# Exercise aim
All lines from the start of the listing below through the line containing "Image type: synthesized" are to be written out again exactly, and no others.

# Data for this task
★ ★ ★ ★ ★
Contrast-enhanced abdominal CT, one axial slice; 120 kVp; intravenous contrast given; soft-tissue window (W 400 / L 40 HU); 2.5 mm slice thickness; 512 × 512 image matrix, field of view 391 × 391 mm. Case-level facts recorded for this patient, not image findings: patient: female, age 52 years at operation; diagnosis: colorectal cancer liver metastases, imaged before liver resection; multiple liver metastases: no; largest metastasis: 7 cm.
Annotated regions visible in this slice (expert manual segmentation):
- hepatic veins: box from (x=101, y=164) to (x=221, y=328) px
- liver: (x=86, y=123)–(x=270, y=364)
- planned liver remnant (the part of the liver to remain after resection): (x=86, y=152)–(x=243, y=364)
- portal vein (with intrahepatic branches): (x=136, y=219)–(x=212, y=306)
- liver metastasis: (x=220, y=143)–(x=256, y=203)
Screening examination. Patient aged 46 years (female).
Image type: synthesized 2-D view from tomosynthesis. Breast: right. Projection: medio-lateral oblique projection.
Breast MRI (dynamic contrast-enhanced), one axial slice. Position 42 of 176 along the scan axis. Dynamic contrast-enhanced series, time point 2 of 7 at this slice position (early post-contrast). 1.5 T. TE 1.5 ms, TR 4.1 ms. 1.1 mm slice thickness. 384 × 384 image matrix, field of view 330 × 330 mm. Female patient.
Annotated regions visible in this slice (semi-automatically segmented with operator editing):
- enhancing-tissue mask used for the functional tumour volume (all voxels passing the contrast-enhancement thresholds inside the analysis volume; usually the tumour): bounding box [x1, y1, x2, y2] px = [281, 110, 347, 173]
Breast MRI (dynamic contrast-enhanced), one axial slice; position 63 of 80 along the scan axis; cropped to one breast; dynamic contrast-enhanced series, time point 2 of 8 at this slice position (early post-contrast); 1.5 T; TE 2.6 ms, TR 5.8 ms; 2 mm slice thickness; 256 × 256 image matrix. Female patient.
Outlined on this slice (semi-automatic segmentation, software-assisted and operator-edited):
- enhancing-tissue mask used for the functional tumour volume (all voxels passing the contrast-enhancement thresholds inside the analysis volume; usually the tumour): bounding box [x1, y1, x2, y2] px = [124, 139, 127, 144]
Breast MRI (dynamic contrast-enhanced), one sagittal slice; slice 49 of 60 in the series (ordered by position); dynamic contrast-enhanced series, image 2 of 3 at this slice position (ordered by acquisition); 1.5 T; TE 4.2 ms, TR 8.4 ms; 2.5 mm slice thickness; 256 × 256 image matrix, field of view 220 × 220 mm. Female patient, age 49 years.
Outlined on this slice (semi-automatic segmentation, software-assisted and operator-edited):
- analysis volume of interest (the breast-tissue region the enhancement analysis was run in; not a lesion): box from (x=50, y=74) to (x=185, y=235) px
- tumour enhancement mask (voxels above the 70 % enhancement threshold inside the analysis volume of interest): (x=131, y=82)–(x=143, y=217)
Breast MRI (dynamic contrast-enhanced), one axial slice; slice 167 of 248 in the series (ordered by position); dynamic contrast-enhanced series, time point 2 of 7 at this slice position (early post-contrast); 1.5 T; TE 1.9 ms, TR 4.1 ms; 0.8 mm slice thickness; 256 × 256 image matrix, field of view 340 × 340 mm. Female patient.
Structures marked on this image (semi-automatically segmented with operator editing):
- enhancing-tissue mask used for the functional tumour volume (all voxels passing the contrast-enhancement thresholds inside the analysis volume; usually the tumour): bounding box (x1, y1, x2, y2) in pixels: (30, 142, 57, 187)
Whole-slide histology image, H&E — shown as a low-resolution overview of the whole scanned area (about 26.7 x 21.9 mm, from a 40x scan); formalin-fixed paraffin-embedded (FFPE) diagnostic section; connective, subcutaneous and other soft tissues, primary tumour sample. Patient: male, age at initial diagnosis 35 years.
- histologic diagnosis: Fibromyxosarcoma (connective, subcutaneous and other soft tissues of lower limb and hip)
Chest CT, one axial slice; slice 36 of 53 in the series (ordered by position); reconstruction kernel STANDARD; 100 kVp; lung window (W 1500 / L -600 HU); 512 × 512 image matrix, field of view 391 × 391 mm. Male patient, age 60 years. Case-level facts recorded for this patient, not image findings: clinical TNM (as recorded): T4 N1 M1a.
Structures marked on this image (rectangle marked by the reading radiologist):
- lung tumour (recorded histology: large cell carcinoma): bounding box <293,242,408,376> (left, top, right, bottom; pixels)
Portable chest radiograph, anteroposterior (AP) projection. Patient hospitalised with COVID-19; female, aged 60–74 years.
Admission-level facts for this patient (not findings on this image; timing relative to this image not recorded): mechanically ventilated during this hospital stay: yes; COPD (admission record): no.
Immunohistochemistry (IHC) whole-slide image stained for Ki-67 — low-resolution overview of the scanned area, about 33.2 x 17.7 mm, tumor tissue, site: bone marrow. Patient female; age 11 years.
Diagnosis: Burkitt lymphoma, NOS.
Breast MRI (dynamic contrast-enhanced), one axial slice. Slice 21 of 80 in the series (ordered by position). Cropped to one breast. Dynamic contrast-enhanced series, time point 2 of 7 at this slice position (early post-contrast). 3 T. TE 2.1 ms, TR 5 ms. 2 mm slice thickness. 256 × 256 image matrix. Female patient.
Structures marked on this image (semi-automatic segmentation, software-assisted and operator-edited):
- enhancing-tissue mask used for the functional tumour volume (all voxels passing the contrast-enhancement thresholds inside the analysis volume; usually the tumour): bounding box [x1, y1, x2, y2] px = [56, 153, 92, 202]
★ ★ ★ ★ ★
# Your response
Contrast-enhanced abdominal CT, one axial slice; 120 kVp; intravenous contrast given; soft-tissue window (W 400 / L 40 HU); 2.5 mm slice thickness; 512 × 512 image matrix, field of view 391 × 391 mm. Case-level facts recorded for this patient, not image findings: patient: female, age 52 years at operation; diagnosis: colorectal cancer liver metastases, imaged before liver resection; multiple liver metastases: no; largest metastasis: 7 cm.
Annotated regions visible in this slice (expert manual segmentation):
- hepatic veins: box from (x=101, y=164) to (x=221, y=328) px
- liver: (x=86, y=123)–(x=270, y=364)
- planned liver remnant (the part of the liver to remain after resection): (x=86, y=152)–(x=243, y=364)
- portal vein (with intrahepatic branches): (x=136, y=219)–(x=212, y=306)
- liver metastasis: (x=220, y=143)–(x=256, y=203)
Screening examination. Patient aged 46 years (female).
Image type: synthesized 2-D view from tomosynthesis. Breast: right. Projection: medio-lateral oblique projection.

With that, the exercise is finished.